© copyright 2003 Michael P. Hamilton, Ph.D.

A walk in Methuselah's garden

September 26, 1996:

The line of sixty or so people gingerly worked their way in darkness up the old road toward a summit that was just now coming into view. The stillness of the cold, paper thin atmosphere at 12,000 feet, combined with the proximity of the violet-rimmed silhouettes of ancient Bristlecone Pines gave the climb a most surrealistic feeling. Our goal was even more remarkable, to view the last total lunar eclipse of 20th century...and of this Millennium.

The eclipse was a fortuitous event, as the gathering place and date of the annual meeting of the Organization of Biological Field Stations was determined nearly three years in advance. There are about two hundred biological field stations in the United States, and every year the directors get together in the fall for four days of sharing ideas and failures, and reinforcing our decisions to be part of perhaps the most obscure group of scientific professions. This year's meeting was held at the White Mountain Research Station, located at the 12,250 foot elevation in the arid mountain range that straddles the border of California and Nevada. Established by the US Navy to test infrared missile tracking devices during the 1950's, the station was later purchased by the University of California and has become a world-class center for many studies including geology, high altitude physiology, and dendrochronology -- the science of tree rings.

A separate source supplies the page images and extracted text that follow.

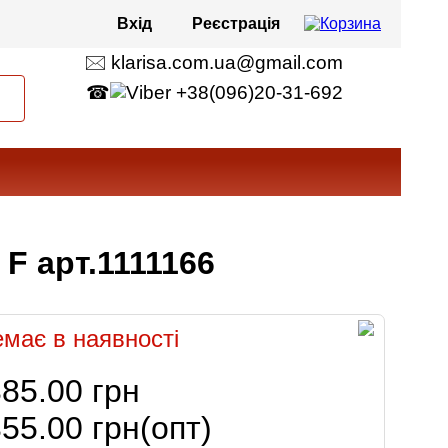
Вхід
Реєстрація
🖂 klarisa.com.ua@gmail.com
☎
+38(096)20-31-692
 F арт.1111166
має в наявності
85.00 грн
55.00 грн
(опт)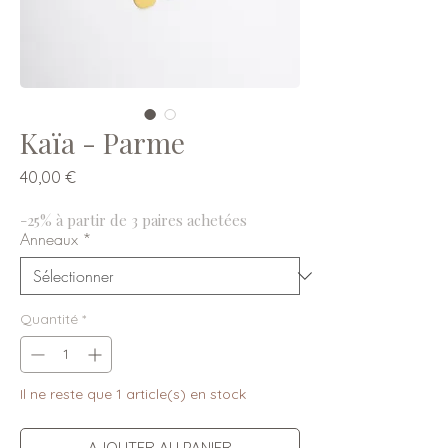
Kaïa - Parme
Prix
40,00 €
-25% à partir de 3 paires achetées
Anneaux
*
Quantité
*
Il ne reste que 1 article(s) en stock
AJOUTER AU PANIER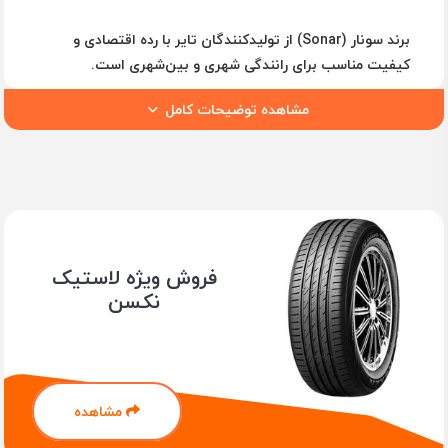
برند سونار (Sonar) از تولیدکنندگان تایر با رده اقتصادی و
کیفیت مناسب برای رانندگی شهری و بین‌شهری است.
لاستیک‌های سونار با استفاده از تکنولوژی‌های استاندارد جهانی
مشاهده توضیحات کامل
تولید شده و عملکرد خوبی در شرایط مختلف جاده‌ای دارند.
تایرهای Sonar مناسب خودروهای سواری، شاسی‌بلند و برخی
مدل‌های کراس‌اوور هستند. طراحی آج متعادل، دوام قابل‌قبول،
و قیمت رقابتی، لاستیک سونار را به گزینه‌ای مطلوب برای
رانندگانی تبدیل کرده که به‌دنبال صرفه‌جویی در هزینه بدون
افت شدید کیفیت هستند.
ویژگی‌های لاستیک‌های Sonar
فروش ویژه لاستیک
نکسن
عملکرد مناسب در مسیرهای خشک و مرطوب
طراحی بهینه آج برای رانندگی شهری و بین‌شهری
دوام نسبی و مقاومت در برابر سایش
قیمت اقتصادی و رقابتی در بازار تایر
مشاهده
موجود در سایزهای مختلف برای خودروهای مختلف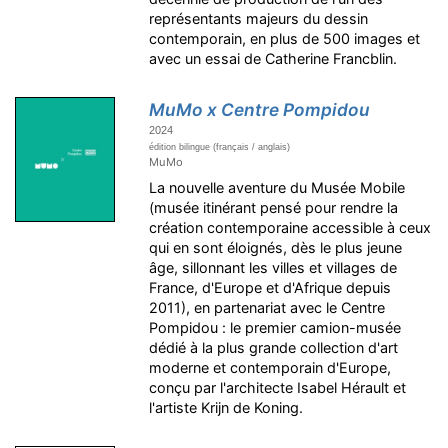
représentants majeurs du dessin
contemporain, en plus de 500 images et
avec un essai de Catherine Francblin.
MuMo x Centre Pompidou
2024
édition bilingue (français / anglais)
MuMo
La nouvelle aventure du Musée Mobile
(musée itinérant pensé pour rendre la
création contemporaine accessible à ceux
qui en sont éloignés, dès le plus jeune
âge, sillonnant les villes et villages de
France, d'Europe et d'Afrique depuis
2011), en partenariat avec le Centre
Pompidou : le premier camion-musée
dédié à la plus grande collection d'art
moderne et contemporain d'Europe,
conçu par l'architecte Isabel Hérault et
l'artiste Krijn de Koning.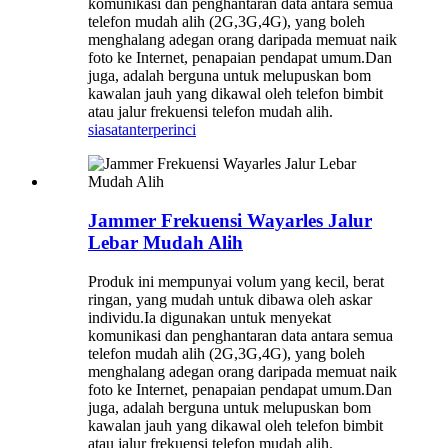
komunikasi dan penghantaran data antara semua
telefon mudah alih (2G,3G,4G), yang boleh
menghalang adegan orang daripada memuat naik
foto ke Internet, penapaian pendapat umum.Dan
juga, adalah berguna untuk melupuskan bom
kawalan jauh yang dikawal oleh telefon bimbit
atau jalur frekuensi telefon mudah alih.
siasatan
terperinci
Jammer Frekuensi Wayarles Jalur
Lebar Mudah Alih
Produk ini mempunyai volum yang kecil, berat
ringan, yang mudah untuk dibawa oleh askar
individu.Ia digunakan untuk menyekat
komunikasi dan penghantaran data antara semua
telefon mudah alih (2G,3G,4G), yang boleh
menghalang adegan orang daripada memuat naik
foto ke Internet, penapaian pendapat umum.Dan
juga, adalah berguna untuk melupuskan bom
kawalan jauh yang dikawal oleh telefon bimbit
atau jalur frekuensi telefon mudah alih.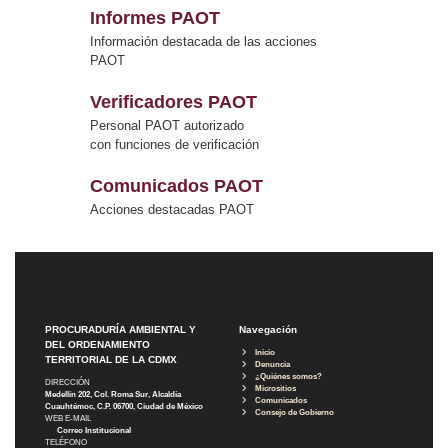
Informes PAOT
Información destacada de las acciones
PAOT
Verificadores PAOT
Personal PAOT autorizado
con funciones de verificación
Comunicados PAOT
Acciones destacadas PAOT
PROCURADURÍA AMBIENTAL Y
Navegación
DEL ORDENAMIENTO
Inicio
TERRITORIAL DE LA CDMX
Denuncia
¿Quiénes somos?
DIRECCIÓN
Micrositios
Medellín 202, Col. Roma Sur, Alcaldía
Comunicados
Cuauhtémoc, C.P. 06700, Ciudad de México
Consejo de Gobierno
WEB E-MAIL
Correo Institucional
TELÉFONO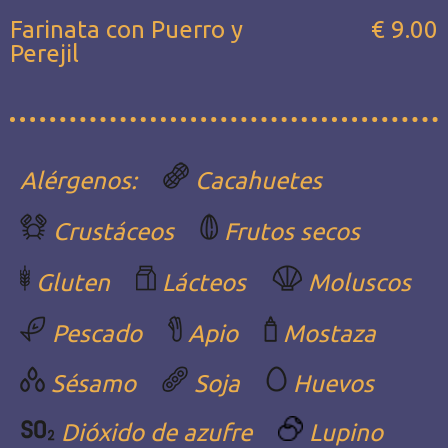
Farinata con Puerro y
€ 9.00
Perejil
Alérgenos:
Cacahuetes
Crustáceos
Frutos secos
Gluten
Lácteos
Moluscos
Pescado
Apio
Mostaza
Sésamo
Soja
Huevos
Dióxido de azufre
Lupino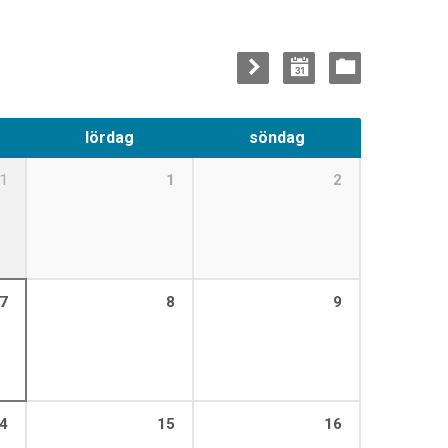
lördag
söndag
1
1
2
7
8
9
4
15
16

The oldest trees in the world are the Bristlecone Pines (Pinus longaeva). This species is limited to subalpine elevations of the White Mountains, and in several other great basin desert ranges between eastern California, Nevada and Utah. The most ancient individuals occur within a few miles of the Research Station. How old are these oldest trees? Many have been dated using techniques for counting the annual rings produced by the contrasting colors of fast growing spring and early summer wood with the slower growing wood of late summer and fall. Over the life of an individual tree, portions of its trunk may be damaged or partially die, but other branches continue to grow, laying down a discernible ring year after year. When the Egyptian culture was piecing together their great pyramids four thousand years ago, several of the trees I examined would have already been older than any living tree in Idyllwild! The Methuselah Tree, the oldest known tree, has more than 4,700 rings! In contrast, the oldest Ponderosa Pine on record is a mere 600 years.

The thickness of a tree ring varies from one year to the next depending upon the years precipitation and the average spring air temperature. In this way annual environmental conditions are correlated to the relative size of the concentric tree rings of these slow growing long-lived trees. Even the logs of long dead Bristlecone Pine decompose so slowly in the dry cold climate that their rings can be used to extend the record of the climate thousands of years earlier than the rings of any living trees. By dating the rings of living and dead Bristlecone Pines, scientists now have a nearly continuous record of the prehistoric environment of our southwest region from 10,000 years ago, findings that are helping to figure out how much our climate varies as a natural process in contrast to changes artificially induced by atmospheric pollution and greenhouse gases.

 

Using an instrument called an increment corer, a thin core sample from a tree trunk is removed to non-destructively examine tree rings. By finding overlapping rings from three different trees and logs, a continuous record of 100 years of growth is shown in this drawing.

 

By now the lunar eclipse has reached its peak, and with my back against the sturdy trunk of a Bristlecone Pine, I'm pondering the unfathomable time scales and endless cycles of Sun, Earth and Moon...and of a life force that has allowed the trees in Methuselah's garden to survive for a thousand lunar eclipses...and perhaps a thousand more.